# Task instructions:
Without the pictures, reproduce the records that follow exactly.

# Source material:
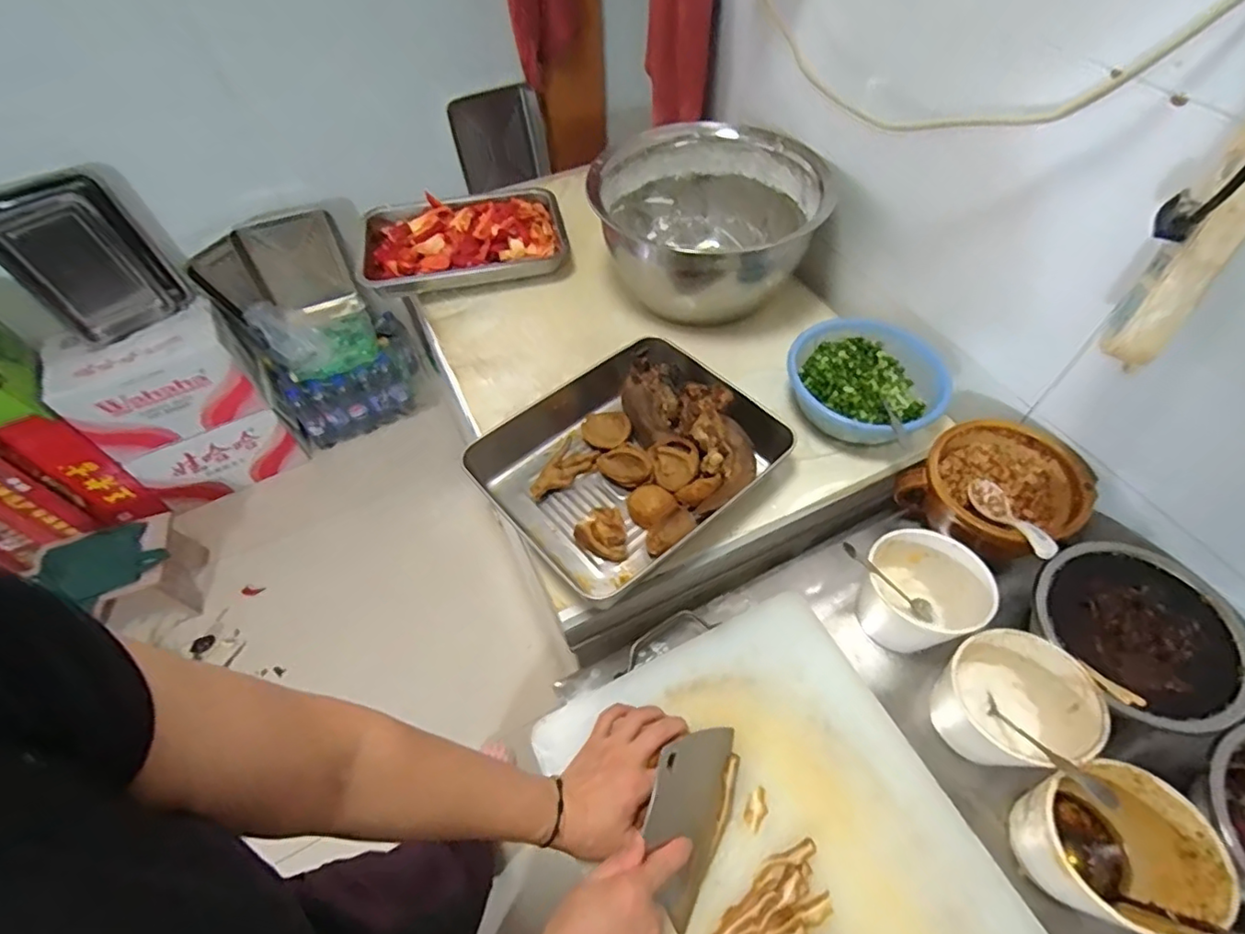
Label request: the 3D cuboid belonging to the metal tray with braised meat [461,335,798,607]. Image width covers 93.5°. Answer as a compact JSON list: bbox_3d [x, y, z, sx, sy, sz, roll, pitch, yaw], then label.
[{"bbox_3d":[0.009,-0.020,0.656,0.295,0.079,0.242,-36,61,-21],"label":"metal tray with braised meat"}]

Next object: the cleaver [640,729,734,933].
[{"bbox_3d":[0.031,0.330,0.476,0.071,0.026,0.240,35,58,-19],"label":"cleaver"}]

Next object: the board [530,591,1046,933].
[{"bbox_3d":[0.145,0.353,0.488,0.307,0.029,0.439,-23,57,-14],"label":"board"}]

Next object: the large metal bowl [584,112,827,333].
[{"bbox_3d":[0.121,-0.340,0.832,0.294,0.153,0.294,-1,54,1],"label":"large metal bowl"}]

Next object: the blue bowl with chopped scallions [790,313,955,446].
[{"bbox_3d":[0.297,-0.106,0.718,0.176,0.060,0.186,-1,54,1],"label":"blue bowl with chopped scallions"}]

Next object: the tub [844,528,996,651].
[{"bbox_3d":[0.311,0.132,0.614,0.129,0.106,0.111,-16,57,-11],"label":"tub"}]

# Solution to the exercise:
Label request: the 3D cuboid belonging to the metal tray with braised meat [461,335,798,607]. Image width covers 93.5°. Answer as a compact JSON list: bbox_3d [x, y, z, sx, sy, sz, roll, pitch, yaw], then label.
[{"bbox_3d":[0.009,-0.020,0.656,0.295,0.079,0.242,-36,61,-21],"label":"metal tray with braised meat"}]

Next object: the cleaver [640,729,734,933].
[{"bbox_3d":[0.031,0.330,0.476,0.071,0.026,0.240,35,58,-19],"label":"cleaver"}]

Next object: the board [530,591,1046,933].
[{"bbox_3d":[0.145,0.353,0.488,0.307,0.029,0.439,-23,57,-14],"label":"board"}]

Next object: the large metal bowl [584,112,827,333].
[{"bbox_3d":[0.121,-0.340,0.832,0.294,0.153,0.294,-1,54,1],"label":"large metal bowl"}]

Next object: the blue bowl with chopped scallions [790,313,955,446].
[{"bbox_3d":[0.297,-0.106,0.718,0.176,0.060,0.186,-1,54,1],"label":"blue bowl with chopped scallions"}]

Next object: the tub [844,528,996,651].
[{"bbox_3d":[0.311,0.132,0.614,0.129,0.106,0.111,-16,57,-11],"label":"tub"}]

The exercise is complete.